Halvek's voice stayed measured. "A nonexclusive right of first negotiation on energy and transport innovations. A seat for a Lopus-appointed compliance officer on site, vetted and bound by confidentiality. A provision that any military inspections require joint representation, meaning our counsel must be present, and the scope must be limited to declared hazard and security parameters."

"A compliance officer in my base," I said. "That sounds like letting them in through a different door."

"It is letting one in," Halvek agreed. "One with incentives aligned to keep the others out. The COG fears private corporate influence because it competes with centralised control. That fear can protect you if used correctly."

I did not like it. That did not matter.

"What do you need from me?" I asked.

"A commitment," he said. "Verbal now, written within twelve hours. I will dispatch legal to meet you on site. They will bring draft terms and coalition endorsements from Sarfuth council offices. Once signed, we notify Ephyra that your facility operates under an industrial partnership charter. The military can still request access, but they will have to argue with more than you."

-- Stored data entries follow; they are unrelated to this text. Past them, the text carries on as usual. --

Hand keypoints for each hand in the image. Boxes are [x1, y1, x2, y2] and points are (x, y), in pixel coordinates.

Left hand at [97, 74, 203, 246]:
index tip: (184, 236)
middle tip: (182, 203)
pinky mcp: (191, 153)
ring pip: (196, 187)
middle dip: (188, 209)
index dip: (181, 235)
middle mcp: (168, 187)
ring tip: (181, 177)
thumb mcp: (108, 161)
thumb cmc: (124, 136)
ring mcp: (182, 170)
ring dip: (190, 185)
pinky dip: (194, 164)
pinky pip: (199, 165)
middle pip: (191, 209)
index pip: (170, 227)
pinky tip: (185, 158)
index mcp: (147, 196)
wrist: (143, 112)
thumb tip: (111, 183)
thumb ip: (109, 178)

I stared at the card in my hand, then set it on the desk as if that made the decision less personal.

"If your people come," I said, "they do not roam freely. They stay where I allow. They see what they need to draft, and nothing else."

"That is reasonable," Halvek replied. "You are learning."

His tone held a thin edge of approval that I did not ask for.

"I will send coordinates," I said. "You have them already, I assume."

"I do," Halvek said. "You will have our team before nightfall."

"And the military," I said. "They will be back."

"They will," Halvek replied. "When they return, you will not be alone. That changes the conversation."

The line went quiet for a beat, then Halvek added, softer but still precise.

"Varmund, a warning," he said. "If the Senate is already speaking about your technologies, then someone inside your orbit is talking. Your security problem is not only at the gate."

I felt that settle into my chest like a weight.

"I know," I said.

"Good," Halvek replied. "Then prepare. Forty-eight hours is a courtesy only until it becomes impatience."

The call ended.

I stood in the administrative bay with the terminal light reflecting off smooth composite walls and polished workstation surfaces. Outside, the wind moved across my land, and the ocean remained indifferent. Somewhere, beyond the perimeter, a military liaison was drafting paperwork that would pretend this was all standard. Somewhere else, a corporate legal team was preparing a contract designed to turn my base into something the COG would hesitate to seize openly.

Two months ago, I needed a rifle and luck.

Now I needed lawyers and structure, and both felt like different kinds of weapons.

I looked at the facility schematic rotating on the nearest screen. Levels, corridors, compartments, containment logic. It resembled a living thing in cross-section. I had built it to protect myself from being used.

The COG had noticed.

The next forty-eight hours would decide whether my base stayed mine or whether it became another annexe of the war with a nicer logo on the door.